La diseguaglianza infatti è tutta sociale e, come scritto tante volte, la forbice si sta sempre più allargando, sia all’interno delle stesse città, sia tra le regioni del Nord e del sud. Si parla di povertà educativa, divari di competenze, esiguità dei fondi destinati dai comuni alle scuole.

Le risorse destinate alla scuola sono ancora troppo scarse e questo la dice lunga sulle priorità che la politica è chiamata a investire sulla scuola in Italia. Il passo che va dalla dispersione scolastica al vero e proprio abbandono scolastico è sempre più corto e tutto questo ha un costo. Si stima che per ogni ragazzo che lascia la scuola, lo Stato spenda fino a 2 milioni di euro in più rispetto agli altri ragazzi: infatti chi non studia ha poi nella vita più difficoltà a trovare lavoro e a mantenere una vita sana.

Azzerare il fenomeno significherebbe recuperare fino a quasi 7 punti percentuali di PIL. Il legame tra livello di studio e speranza di vita è conosciuto da tempo: la povertà, l’impossibilità di intraprendere o la necessità di interrompere gli studi per guadagnarsi da vivere, le diseguaglianze economiche e sociali del nostro Paese aumentano i rischi di mortalità.

Rispetto all’Europa, l’Italia rappresenta il fanalino di coda con alcune regioni del Sud che fanno registrare tassi di abbandono superiori al 19 per cento (la Calabria è al 20,2, la Sicilia al 23,4).
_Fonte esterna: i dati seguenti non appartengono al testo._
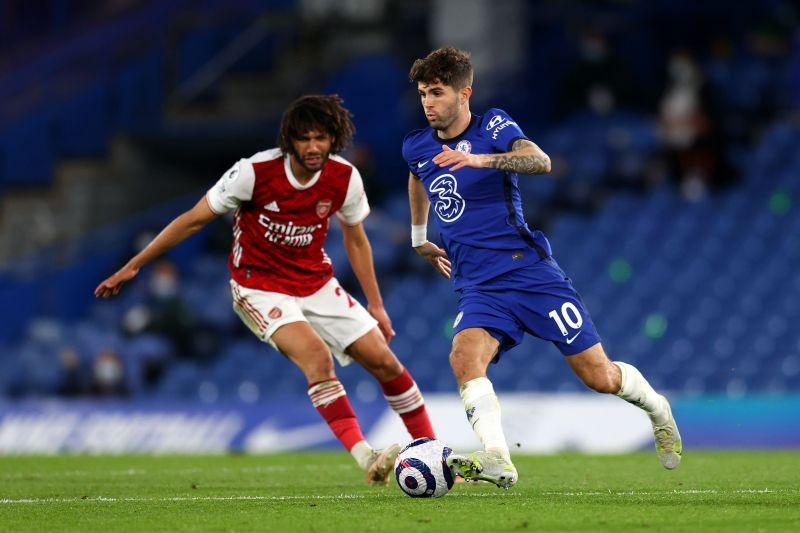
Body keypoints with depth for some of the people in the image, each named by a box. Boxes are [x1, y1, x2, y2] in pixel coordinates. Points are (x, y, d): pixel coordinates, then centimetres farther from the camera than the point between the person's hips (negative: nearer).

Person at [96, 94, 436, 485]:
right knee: (315, 354, -30)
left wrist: (375, 305, 12)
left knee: (383, 360, -3)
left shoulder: (345, 178, -10)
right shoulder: (255, 172, -22)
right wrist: (133, 266, -7)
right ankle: (366, 460, -37)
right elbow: (194, 219, -10)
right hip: (259, 286, -4)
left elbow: (355, 239, 9)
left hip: (317, 284, 4)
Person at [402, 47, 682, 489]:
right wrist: (419, 239, 38)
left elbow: (540, 162, -29)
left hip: (530, 272, -3)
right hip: (478, 288, 4)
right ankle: (497, 461, -38)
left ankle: (656, 409, 31)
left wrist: (480, 159, -44)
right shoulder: (416, 148, 8)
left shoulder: (494, 126, -7)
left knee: (598, 376, 0)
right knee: (464, 358, -29)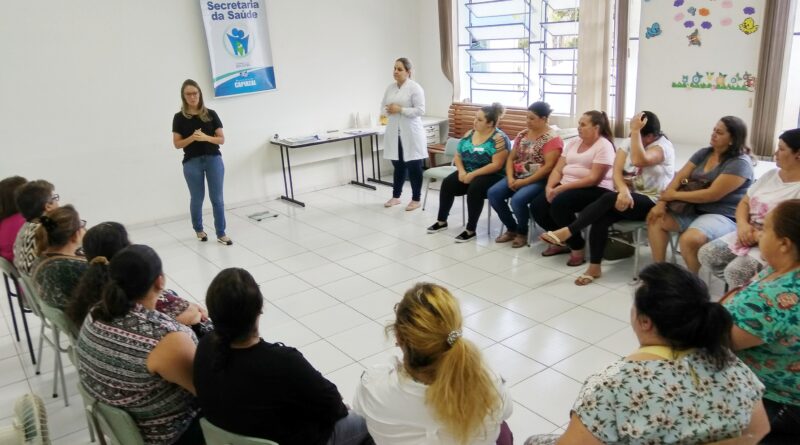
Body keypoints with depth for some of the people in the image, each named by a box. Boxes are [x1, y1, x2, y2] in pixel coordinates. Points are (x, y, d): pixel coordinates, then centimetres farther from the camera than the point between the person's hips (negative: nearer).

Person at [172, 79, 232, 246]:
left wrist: (206, 138, -17)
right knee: (197, 199, 10)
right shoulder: (179, 117, 0)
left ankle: (221, 233, 10)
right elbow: (177, 144, 0)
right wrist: (192, 138, -17)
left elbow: (221, 139, 1)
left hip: (213, 159, 0)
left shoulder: (210, 114, 1)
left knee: (217, 198, 1)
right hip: (192, 162, 0)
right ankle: (198, 229, 33)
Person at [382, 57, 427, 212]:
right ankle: (396, 196, 27)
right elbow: (383, 107, 14)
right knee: (398, 165, 15)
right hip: (394, 132, 6)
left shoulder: (415, 88, -9)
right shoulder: (390, 87, 10)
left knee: (413, 166, 3)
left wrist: (400, 109, -20)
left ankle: (416, 199, 13)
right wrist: (388, 110, -9)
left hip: (411, 133, -5)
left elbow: (420, 110, -15)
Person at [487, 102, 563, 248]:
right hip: (517, 176, 7)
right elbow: (511, 158, 11)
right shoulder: (522, 134, 11)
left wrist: (525, 182, -20)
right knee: (493, 193, -15)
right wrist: (510, 178, -7)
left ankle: (522, 232, -3)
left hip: (538, 180, -7)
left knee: (517, 199, -32)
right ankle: (511, 228, 3)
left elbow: (548, 166, -18)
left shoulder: (552, 139, -10)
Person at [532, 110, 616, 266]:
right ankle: (562, 242, 8)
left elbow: (594, 179, -18)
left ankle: (577, 247, -14)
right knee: (537, 205, -13)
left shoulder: (604, 146, -8)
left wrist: (562, 188, -22)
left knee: (559, 203, -32)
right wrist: (550, 187, -11)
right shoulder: (573, 143, 15)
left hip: (595, 190, -7)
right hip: (566, 187, 8)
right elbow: (558, 169, 10)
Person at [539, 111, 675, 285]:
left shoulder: (663, 146, -13)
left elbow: (638, 160, -35)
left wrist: (635, 131, -28)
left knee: (609, 198, -32)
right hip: (630, 197, 6)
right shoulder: (628, 142, 7)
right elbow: (616, 171, -7)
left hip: (652, 203, -6)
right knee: (600, 218, -24)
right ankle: (594, 267, -17)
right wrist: (623, 191, -27)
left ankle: (567, 231, -28)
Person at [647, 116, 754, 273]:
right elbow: (679, 177, 2)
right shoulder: (703, 153, 9)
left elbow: (712, 194, -22)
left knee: (689, 240, -34)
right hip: (694, 209, 8)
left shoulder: (740, 163, -14)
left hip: (723, 216, -8)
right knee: (655, 218, -6)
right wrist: (661, 203, -12)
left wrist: (675, 195, -15)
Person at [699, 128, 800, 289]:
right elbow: (744, 203, 11)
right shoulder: (770, 174, 10)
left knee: (735, 271, -28)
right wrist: (743, 224, -10)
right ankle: (739, 288, 7)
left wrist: (757, 236, -19)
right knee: (706, 254, -7)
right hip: (749, 234, 8)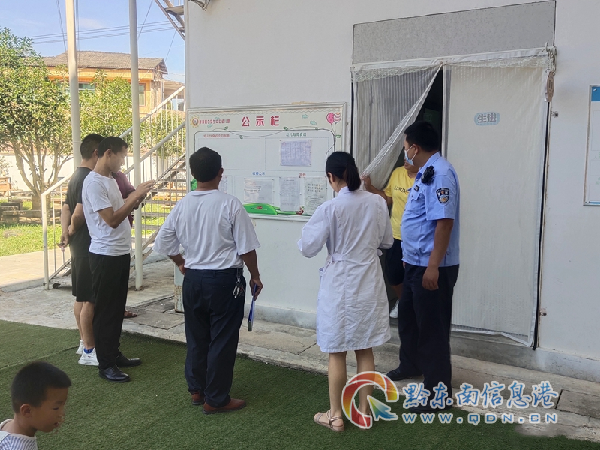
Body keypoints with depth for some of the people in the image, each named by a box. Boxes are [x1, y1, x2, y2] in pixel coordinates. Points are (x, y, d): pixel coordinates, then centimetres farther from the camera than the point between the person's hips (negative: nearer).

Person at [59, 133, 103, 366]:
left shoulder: (76, 177, 13)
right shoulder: (90, 179, -19)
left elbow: (65, 209, 12)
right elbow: (79, 214, -26)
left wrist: (65, 231, 0)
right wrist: (72, 231, -7)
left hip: (79, 246, 10)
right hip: (90, 246, -10)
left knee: (81, 297, 16)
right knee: (90, 299, -4)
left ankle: (84, 342, 27)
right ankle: (89, 351, 3)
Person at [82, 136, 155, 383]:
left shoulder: (111, 180, 14)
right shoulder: (93, 183, -16)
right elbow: (112, 219, -21)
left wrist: (137, 198, 4)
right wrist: (136, 195, -18)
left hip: (121, 254, 9)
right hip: (105, 256, -9)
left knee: (117, 308, 17)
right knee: (105, 311, 1)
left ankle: (114, 354, 29)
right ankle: (105, 365, 11)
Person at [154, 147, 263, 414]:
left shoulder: (182, 205, -1)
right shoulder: (230, 205, -15)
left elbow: (162, 244, 6)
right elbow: (246, 248, -12)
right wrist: (255, 276, 3)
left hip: (193, 279, 5)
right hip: (225, 281, -5)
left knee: (196, 337, 18)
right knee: (222, 341, 6)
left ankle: (196, 390, 32)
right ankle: (215, 399, 16)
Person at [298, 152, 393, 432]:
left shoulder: (330, 209, -17)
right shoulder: (378, 203, -3)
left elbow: (308, 248, -11)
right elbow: (387, 242, 9)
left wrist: (308, 230, 8)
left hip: (339, 287, -4)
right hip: (369, 285, 4)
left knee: (337, 353, 9)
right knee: (365, 350, 15)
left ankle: (336, 415, 20)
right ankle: (363, 411, 26)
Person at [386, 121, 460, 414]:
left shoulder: (439, 173, -21)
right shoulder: (426, 172, 12)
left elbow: (444, 221, -28)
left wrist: (433, 266, -29)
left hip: (431, 267, -11)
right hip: (415, 263, 11)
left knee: (432, 329, 0)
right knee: (407, 317, 25)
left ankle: (438, 392, 13)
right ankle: (410, 365, 46)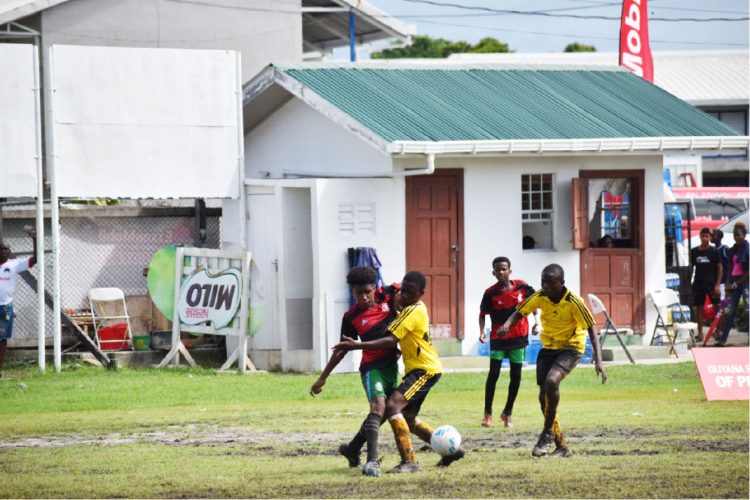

La Conferenza di Lisbona aveva fissato degli obiettivi in tal senso: ridurre la percentuale dei giovani che abbandonano prematuramente l’istruzione e la formazione al di sotto del 10% entro il 2020. Ma il cammino per arrivare a questo obiettivo sembra ancora tutto da percorrere.

Molti studenti che si fermano alla terza media vanno a ingrossare le file dei Neet, i ragazzi che non hanno un impiego né sono inseriti in un percorso di formazione. In Italia è il numero più alto dell’Ue, oltre il doppio di Francia e Germania. Molti altri sono reclutati dalla criminalità o lavorano in nero. Si parla di vera e propria schiavitù minorile, ragazzi e ragazze coinvolti in lavori pericolosi per la loro salute, sicurezza o integrità morale.

Don Milani, con il suo messaggio sempre attuale, aveva visto profeticamente giusto l’importanza della scuola che può cambiare e dare una svolta alla vita dei giovani, specialmente quelli più fragili: «Se si perde loro, la scuola non è più scuola. È un ospedale che cura i sani e respinge i malati».

L’obiettivo è quello di raggiungere la piena realizzazione del diritto di uguaglianza sancito dalla nostra Costituzione, che nella scuola si concretizza in un diritto a ricevere le stesse opportunità educative per tutti i ragazzi e le ragazze.